[Start of INFORMATION SUPPLIED]

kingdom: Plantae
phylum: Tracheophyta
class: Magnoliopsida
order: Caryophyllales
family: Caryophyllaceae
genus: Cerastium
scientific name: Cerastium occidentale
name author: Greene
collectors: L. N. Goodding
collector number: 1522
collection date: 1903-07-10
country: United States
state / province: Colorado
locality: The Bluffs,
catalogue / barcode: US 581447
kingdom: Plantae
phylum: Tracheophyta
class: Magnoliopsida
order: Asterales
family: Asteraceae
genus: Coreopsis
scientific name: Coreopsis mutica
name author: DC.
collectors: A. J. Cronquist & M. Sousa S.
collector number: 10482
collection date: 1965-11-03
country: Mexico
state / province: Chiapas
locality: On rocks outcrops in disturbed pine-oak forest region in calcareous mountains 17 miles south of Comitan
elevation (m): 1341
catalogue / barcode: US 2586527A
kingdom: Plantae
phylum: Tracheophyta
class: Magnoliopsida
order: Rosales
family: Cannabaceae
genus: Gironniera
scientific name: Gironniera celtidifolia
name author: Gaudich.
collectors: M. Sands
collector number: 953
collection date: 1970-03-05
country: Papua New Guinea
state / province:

[End of INFORMATION SUPPLIED]

YOUR GOAL:
Transcribe every line of each item above, reproducing each field and its value without alteration.

EXPECTED OUTPUT:
kingdom: Plantae
phylum: Tracheophyta
class: Magnoliopsida
order: Caryophyllales
family: Caryophyllaceae
genus: Cerastium
scientific name: Cerastium occidentale
name author: Greene
collectors: L. N. Goodding
collector number: 1522
collection date: 1903-07-10
country: United States
state / province: Colorado
locality: The Bluffs,
catalogue / barcode: US 581447
kingdom: Plantae
phylum: Tracheophyta
class: Magnoliopsida
order: Asterales
family: Asteraceae
genus: Coreopsis
scientific name: Coreopsis mutica
name author: DC.
collectors: A. J. Cronquist & M. Sousa S.
collector number: 10482
collection date: 1965-11-03
country: Mexico
state / province: Chiapas
locality: On rocks outcrops in disturbed pine-oak forest region in calcareous mountains 17 miles south of Comitan
elevation (m): 1341
catalogue / barcode: US 2586527A
kingdom: Plantae
phylum: Tracheophyta
class: Magnoliopsida
order: Rosales
family: Cannabaceae
genus: Gironniera
scientific name: Gironniera celtidifolia
name author: Gaudich.
collectors: M. Sands
collector number: 953
collection date: 1970-03-05
country: Papua New Guinea
state / province:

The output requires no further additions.